Brief = From the entries that follow, copy exactly the lines beginning at the line holding "X531514Y742732D3*" and continuing through the line holding "X1862699D3*".
== Segment start ==
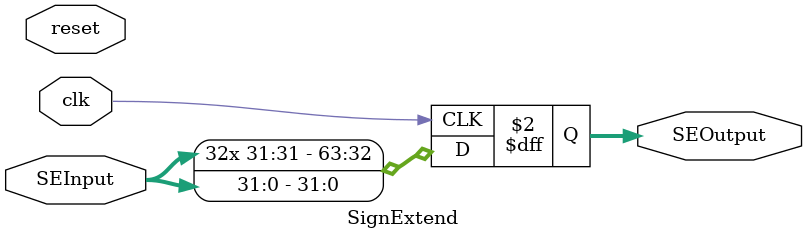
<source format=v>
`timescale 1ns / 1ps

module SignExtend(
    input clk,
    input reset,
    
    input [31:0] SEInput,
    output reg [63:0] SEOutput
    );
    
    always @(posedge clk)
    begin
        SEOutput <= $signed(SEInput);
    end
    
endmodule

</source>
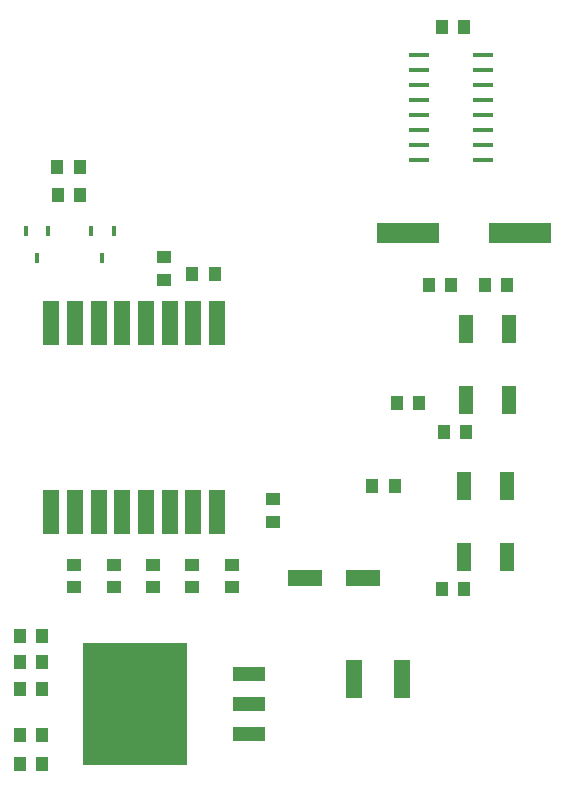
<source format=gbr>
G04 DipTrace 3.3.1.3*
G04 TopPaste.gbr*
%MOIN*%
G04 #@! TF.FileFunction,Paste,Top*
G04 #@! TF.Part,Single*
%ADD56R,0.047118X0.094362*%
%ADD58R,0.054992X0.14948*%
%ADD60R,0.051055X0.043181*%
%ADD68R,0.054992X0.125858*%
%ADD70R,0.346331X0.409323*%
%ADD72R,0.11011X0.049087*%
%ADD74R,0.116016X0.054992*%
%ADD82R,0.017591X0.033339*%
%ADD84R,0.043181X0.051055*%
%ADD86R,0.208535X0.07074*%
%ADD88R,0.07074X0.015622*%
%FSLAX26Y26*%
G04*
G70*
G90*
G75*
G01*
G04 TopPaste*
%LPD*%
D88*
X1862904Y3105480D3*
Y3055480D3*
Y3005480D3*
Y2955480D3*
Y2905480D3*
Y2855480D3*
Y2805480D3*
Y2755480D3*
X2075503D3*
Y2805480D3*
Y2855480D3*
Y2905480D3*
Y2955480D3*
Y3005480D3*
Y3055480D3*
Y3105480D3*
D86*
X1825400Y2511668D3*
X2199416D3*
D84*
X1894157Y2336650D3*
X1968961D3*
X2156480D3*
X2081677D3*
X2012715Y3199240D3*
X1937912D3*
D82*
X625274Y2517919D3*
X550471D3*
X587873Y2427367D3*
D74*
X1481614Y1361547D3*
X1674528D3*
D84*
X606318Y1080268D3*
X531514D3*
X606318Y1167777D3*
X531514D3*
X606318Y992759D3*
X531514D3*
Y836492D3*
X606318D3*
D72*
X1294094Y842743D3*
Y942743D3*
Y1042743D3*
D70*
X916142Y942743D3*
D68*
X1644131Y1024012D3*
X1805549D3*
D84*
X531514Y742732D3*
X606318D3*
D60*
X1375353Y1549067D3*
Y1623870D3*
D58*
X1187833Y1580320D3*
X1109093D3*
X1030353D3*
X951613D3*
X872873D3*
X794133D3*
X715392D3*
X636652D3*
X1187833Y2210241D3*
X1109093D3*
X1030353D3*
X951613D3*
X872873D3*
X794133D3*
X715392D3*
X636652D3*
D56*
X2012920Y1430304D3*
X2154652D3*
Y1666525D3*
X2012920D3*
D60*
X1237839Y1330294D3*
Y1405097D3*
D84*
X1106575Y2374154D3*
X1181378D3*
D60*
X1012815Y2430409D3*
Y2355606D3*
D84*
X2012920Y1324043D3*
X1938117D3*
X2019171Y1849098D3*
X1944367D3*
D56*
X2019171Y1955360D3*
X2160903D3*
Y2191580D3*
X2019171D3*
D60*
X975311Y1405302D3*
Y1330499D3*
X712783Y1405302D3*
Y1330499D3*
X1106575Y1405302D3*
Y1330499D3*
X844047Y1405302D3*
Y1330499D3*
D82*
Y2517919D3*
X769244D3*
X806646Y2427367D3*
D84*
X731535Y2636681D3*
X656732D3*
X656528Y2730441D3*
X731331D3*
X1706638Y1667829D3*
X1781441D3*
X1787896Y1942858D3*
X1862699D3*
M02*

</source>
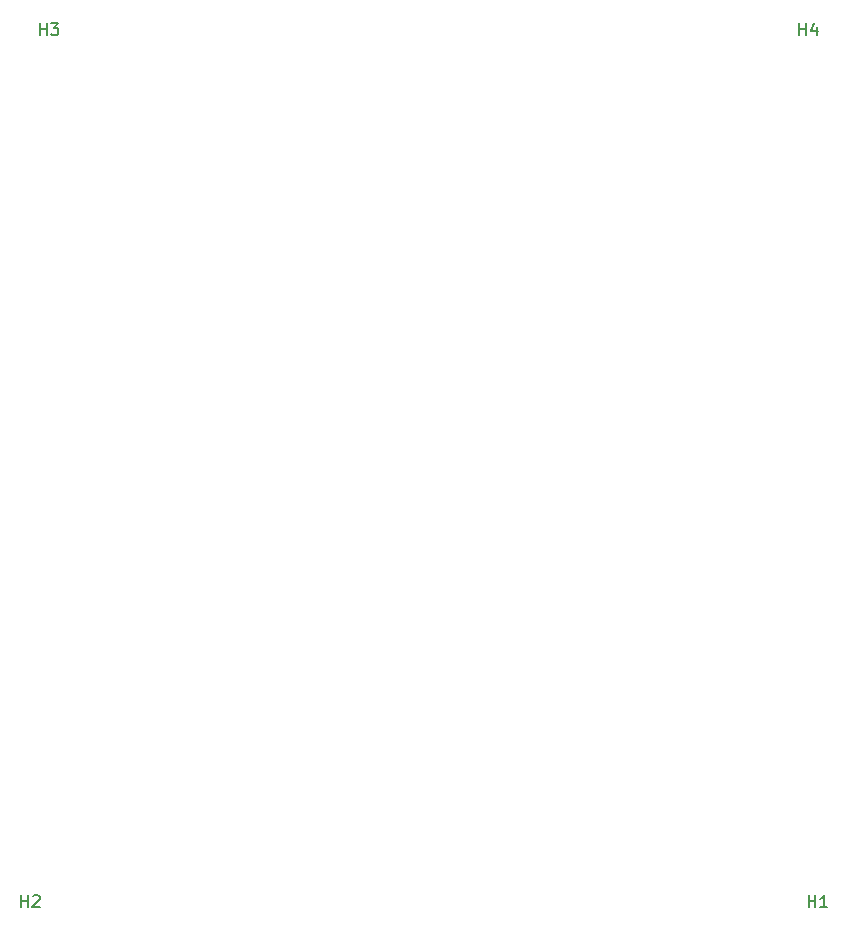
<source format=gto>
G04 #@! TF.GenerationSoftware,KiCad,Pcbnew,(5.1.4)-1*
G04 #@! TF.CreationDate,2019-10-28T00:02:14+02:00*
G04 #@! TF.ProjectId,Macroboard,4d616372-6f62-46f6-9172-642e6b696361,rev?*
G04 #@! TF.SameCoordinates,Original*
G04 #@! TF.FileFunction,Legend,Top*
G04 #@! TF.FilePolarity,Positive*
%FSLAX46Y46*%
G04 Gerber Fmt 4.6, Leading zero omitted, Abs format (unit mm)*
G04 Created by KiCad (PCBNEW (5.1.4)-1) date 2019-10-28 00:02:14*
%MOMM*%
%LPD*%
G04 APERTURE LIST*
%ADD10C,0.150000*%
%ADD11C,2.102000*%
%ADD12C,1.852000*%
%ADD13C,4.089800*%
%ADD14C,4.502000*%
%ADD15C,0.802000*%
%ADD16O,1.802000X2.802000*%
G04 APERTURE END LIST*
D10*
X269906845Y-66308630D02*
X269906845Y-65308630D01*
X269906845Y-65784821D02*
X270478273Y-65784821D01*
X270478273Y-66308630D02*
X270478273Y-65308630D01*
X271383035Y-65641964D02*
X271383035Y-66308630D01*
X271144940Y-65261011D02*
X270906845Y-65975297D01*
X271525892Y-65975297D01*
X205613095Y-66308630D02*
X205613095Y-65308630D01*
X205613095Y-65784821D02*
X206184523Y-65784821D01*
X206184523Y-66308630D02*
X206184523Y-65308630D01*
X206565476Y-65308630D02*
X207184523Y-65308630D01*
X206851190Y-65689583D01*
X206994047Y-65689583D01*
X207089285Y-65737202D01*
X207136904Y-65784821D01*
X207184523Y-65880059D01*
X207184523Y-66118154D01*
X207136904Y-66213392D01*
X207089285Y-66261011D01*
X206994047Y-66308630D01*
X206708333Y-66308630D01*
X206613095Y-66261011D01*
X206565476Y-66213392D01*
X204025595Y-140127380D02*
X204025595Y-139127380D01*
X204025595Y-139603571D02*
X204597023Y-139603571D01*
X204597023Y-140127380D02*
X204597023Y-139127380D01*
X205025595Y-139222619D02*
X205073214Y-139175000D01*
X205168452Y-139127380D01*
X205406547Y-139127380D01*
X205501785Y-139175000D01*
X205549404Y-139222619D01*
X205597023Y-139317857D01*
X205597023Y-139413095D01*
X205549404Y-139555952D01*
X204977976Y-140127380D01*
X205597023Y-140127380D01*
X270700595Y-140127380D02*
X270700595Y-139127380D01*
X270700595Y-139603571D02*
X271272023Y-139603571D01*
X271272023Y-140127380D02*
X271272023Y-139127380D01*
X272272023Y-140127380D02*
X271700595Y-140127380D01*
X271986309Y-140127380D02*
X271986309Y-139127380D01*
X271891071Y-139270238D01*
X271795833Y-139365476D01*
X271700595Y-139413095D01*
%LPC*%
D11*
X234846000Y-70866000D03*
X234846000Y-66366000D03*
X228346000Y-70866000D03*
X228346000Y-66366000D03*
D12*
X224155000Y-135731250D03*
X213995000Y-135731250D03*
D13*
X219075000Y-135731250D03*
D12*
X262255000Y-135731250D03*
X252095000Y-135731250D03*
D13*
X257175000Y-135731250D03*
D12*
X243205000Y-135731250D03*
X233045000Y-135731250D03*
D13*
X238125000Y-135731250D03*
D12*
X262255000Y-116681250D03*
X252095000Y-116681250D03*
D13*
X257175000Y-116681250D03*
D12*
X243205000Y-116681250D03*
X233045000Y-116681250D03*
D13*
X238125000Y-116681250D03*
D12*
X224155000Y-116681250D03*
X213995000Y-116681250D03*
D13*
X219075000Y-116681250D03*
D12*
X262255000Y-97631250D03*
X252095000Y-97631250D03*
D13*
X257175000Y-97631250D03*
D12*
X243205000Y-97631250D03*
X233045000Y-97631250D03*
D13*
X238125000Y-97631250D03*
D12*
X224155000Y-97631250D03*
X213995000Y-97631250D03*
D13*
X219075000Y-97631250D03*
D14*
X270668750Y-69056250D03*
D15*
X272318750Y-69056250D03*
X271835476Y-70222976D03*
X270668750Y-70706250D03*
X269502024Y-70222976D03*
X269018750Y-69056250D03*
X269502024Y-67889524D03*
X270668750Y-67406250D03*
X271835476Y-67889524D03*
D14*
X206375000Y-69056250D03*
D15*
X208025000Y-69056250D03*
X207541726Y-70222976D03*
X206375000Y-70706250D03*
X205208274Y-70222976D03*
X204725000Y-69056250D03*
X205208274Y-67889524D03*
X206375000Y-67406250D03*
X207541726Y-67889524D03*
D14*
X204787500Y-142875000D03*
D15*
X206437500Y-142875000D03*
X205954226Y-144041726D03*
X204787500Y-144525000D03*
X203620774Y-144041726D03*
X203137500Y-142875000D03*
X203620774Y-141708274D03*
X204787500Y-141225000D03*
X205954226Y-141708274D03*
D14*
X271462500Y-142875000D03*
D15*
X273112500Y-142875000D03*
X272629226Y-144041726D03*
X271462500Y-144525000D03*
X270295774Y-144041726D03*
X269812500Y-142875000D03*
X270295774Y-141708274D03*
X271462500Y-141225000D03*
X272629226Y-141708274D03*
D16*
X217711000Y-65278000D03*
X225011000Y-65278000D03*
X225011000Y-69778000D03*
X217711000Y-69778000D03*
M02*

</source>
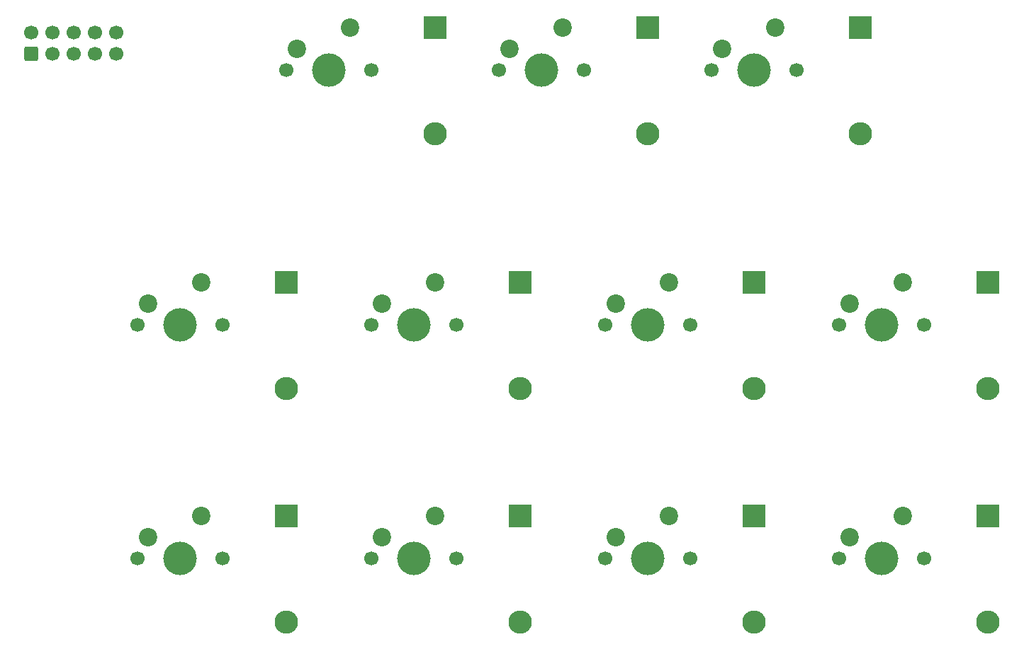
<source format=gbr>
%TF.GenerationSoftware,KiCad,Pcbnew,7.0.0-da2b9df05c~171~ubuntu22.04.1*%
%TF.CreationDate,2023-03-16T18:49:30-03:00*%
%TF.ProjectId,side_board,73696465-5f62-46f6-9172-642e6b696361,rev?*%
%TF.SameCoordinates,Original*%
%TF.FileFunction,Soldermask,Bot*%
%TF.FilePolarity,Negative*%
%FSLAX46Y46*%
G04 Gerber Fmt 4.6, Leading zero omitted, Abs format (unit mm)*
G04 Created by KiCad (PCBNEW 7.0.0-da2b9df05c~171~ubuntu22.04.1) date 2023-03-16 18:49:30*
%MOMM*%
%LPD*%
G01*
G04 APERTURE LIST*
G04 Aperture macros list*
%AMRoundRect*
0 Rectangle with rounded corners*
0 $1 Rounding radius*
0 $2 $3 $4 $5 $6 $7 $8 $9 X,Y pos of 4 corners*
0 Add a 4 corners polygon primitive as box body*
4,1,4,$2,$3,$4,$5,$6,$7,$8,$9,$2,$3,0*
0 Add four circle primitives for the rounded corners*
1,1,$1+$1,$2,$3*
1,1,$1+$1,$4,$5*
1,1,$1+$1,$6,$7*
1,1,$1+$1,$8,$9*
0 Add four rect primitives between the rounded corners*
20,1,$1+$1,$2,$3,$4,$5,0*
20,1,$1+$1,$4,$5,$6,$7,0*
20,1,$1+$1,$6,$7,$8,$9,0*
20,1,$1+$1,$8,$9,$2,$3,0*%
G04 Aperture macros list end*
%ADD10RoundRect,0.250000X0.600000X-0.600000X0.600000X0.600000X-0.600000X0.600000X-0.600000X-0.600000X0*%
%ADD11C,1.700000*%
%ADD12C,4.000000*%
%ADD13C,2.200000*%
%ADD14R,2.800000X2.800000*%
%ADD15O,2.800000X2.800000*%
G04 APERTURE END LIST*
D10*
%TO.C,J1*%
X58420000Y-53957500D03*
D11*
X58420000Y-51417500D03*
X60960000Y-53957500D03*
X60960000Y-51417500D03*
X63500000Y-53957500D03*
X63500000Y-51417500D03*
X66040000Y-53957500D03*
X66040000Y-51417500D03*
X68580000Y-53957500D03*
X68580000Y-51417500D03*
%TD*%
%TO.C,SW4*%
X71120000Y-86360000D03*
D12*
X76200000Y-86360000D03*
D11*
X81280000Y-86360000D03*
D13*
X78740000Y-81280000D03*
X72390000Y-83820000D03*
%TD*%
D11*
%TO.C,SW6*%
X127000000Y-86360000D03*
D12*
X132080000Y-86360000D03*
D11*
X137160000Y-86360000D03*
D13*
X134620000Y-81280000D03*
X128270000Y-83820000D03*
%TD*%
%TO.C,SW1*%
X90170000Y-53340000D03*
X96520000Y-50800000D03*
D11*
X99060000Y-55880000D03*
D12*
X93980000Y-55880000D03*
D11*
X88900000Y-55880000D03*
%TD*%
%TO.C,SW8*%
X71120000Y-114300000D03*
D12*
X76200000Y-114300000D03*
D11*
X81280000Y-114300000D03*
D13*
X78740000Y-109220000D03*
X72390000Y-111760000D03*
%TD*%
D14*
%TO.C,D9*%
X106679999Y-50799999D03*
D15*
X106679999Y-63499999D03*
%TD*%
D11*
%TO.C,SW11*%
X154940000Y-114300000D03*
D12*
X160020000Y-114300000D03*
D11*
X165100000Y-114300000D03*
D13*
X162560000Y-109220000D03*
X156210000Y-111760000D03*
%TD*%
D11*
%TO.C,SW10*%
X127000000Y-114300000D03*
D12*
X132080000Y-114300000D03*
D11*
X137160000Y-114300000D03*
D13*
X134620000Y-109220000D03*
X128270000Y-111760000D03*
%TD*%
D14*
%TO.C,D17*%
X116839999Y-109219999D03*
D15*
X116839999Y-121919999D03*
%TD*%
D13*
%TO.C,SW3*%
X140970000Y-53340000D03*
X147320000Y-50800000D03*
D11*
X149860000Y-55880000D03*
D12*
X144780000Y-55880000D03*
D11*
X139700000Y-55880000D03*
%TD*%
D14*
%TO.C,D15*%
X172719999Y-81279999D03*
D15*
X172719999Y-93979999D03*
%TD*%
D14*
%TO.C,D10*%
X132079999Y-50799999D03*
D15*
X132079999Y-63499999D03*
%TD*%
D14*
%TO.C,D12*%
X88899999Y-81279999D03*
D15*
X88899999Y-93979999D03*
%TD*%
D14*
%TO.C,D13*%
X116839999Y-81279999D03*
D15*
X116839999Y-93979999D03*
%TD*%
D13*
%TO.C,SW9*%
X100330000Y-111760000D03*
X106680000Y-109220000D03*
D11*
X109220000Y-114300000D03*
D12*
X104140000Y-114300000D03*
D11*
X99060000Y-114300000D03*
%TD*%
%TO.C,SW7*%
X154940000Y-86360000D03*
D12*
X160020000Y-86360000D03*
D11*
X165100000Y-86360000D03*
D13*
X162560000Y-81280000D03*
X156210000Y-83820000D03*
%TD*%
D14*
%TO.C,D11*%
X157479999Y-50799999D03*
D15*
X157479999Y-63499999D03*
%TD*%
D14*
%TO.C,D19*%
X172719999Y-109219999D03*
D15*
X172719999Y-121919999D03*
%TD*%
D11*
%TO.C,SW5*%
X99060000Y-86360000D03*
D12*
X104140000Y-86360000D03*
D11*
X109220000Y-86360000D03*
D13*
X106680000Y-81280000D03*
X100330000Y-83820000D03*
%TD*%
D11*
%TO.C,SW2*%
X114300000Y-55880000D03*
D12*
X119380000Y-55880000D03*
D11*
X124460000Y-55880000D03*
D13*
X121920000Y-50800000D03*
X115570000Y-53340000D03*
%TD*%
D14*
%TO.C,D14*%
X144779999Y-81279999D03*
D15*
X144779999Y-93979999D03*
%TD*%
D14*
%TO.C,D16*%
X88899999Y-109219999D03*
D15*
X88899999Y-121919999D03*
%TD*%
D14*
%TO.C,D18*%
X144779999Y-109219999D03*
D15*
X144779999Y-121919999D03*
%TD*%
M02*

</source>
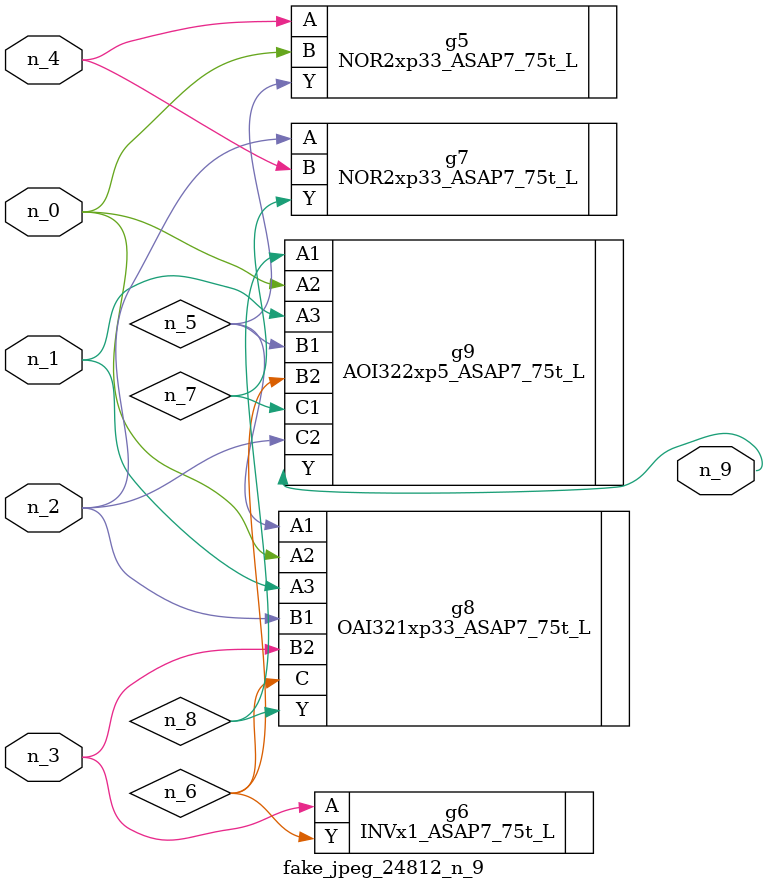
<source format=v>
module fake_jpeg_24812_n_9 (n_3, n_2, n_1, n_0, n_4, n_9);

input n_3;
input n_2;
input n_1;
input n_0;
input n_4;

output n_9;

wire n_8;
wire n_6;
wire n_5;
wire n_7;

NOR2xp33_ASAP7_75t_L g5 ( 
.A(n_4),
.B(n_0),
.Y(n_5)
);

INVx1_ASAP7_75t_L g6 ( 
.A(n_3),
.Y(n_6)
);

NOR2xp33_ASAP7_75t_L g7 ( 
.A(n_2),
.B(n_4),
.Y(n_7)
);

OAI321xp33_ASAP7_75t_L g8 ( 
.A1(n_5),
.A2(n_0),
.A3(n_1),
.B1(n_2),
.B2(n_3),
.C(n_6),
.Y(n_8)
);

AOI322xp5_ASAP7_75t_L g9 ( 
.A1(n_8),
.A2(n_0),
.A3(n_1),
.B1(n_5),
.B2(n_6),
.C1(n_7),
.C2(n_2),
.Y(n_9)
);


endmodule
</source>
== Segment end ==
Output below =
X531514Y742732D3*
X606318D3*
D60*
X1375353Y1549067D3*
Y1623870D3*
D58*
X1187833Y1580320D3*
X1109093D3*
X1030353D3*
X951613D3*
X872873D3*
X794133D3*
X715392D3*
X636652D3*
X1187833Y2210241D3*
X1109093D3*
X1030353D3*
X951613D3*
X872873D3*
X794133D3*
X715392D3*
X636652D3*
D56*
X2012920Y1430304D3*
X2154652D3*
Y1666525D3*
X2012920D3*
D60*
X1237839Y1330294D3*
Y1405097D3*
D84*
X1106575Y2374154D3*
X1181378D3*
D60*
X1012815Y2430409D3*
Y2355606D3*
D84*
X2012920Y1324043D3*
X1938117D3*
X2019171Y1849098D3*
X1944367D3*
D56*
X2019171Y1955360D3*
X2160903D3*
Y2191580D3*
X2019171D3*
D60*
X975311Y1405302D3*
Y1330499D3*
X712783Y1405302D3*
Y1330499D3*
X1106575Y1405302D3*
Y1330499D3*
X844047Y1405302D3*
Y1330499D3*
D82*
Y2517919D3*
X769244D3*
X806646Y2427367D3*
D84*
X731535Y2636681D3*
X656732D3*
X656528Y2730441D3*
X731331D3*
X1706638Y1667829D3*
X1781441D3*
X1787896Y1942858D3*
X1862699D3*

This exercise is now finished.